==== PROVIDED PASSAGE

By Tina Jepson
Mulch isn’t something many of us think about often, but it’s an essential part of every healthy, well-manicured, and presentable landscape.
I remember being a first-time homeowner of a new construction home. I didn’t own a lawnmower, there wasn’t a tree in sight, and I surely didn’t consider what type of mulch I’d use down the road. As I began to plant trees and shrubbery, I quickly learned that you can have the most beautiful rose bushes on the block, but you’re guaranteed weed-filled, improperly watered landscape beds until you lay down a bit of mulch.
Whether you choose wood, straw, rocks, or rubber—your choice will depend on a number of factors. Let’s dive into the nitty-gritty of mulch.
Why Use Mulch?
Mulch works in a number of ways to help you maintain a healthy, beautiful landscape. Some of the biggest benefits of mulch include:
- Making your trees, shrubs, and flowers “pop”. It’s an easy way to tidy up and beautify your outdoor space.
- Stopping soil from eroding
- Helping maintain a good soil moisture level
- Keeping weeds from taking over your landscape
Common Types of Mulch
Most often, the type of mulch you choose will depend on your geographic location and budget.
- Wood Bark: A natural groundcover, wood bark is the go-to mulch for many in northern and/or temperate climates. Whether you choose cypress, cedar, or hardwood wood bark mulch, you’ll notice that it decomposes perfectly to add the right amount of organic nutrients to help trees and shrubs grow and thrive.
- Pine Straw: Pine straw rules the landscape in the southern US. It’s a plentiful, sustainable product that spreads easily and is relatively low-maintenance. Plus, it’s more affordable than most other mulches on the market.
- Rock/Gravel: While a bit expensive upfront, rock is a great long-term ground cover common in dry climates. Just keep in mind that weeds aren’t controlled quite as well with rock as with other mulching materials, so this material requires more manual weed removal.

========

* **TASK INSTRUCTIONS**:
1. Please echo the mulch article word for word, starting with "Whether you choose wood, straw, rocks, or" and going on through "Why Use Mulch?".
2. Tell whether each statement agrees with the mulch article, answering yes or no and quoting the words of the article that settle it: (a) Pine straw costs less than most other mulches. (b) Rock keeps weeds down better than other mulching materials. (c) Wood bark is the usual mulch in the southern US.

==== AVAILABLE DATA

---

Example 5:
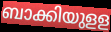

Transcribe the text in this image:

ബാക്കിയുളള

========

* **RESPONSES IN ORDER**:
1.
Whether you choose wood, straw, rocks, or rubber—your choice will depend on a number of factors. Let’s dive into the nitty-gritty of mulch.
Why Use Mulch?

2.
(a) Yes: "it’s more affordable than most other mulches on the market."
(b) No: "weeds aren’t controlled quite as well with rock as with other mulching materials"
(c) No: "Pine straw rules the landscape in the southern US."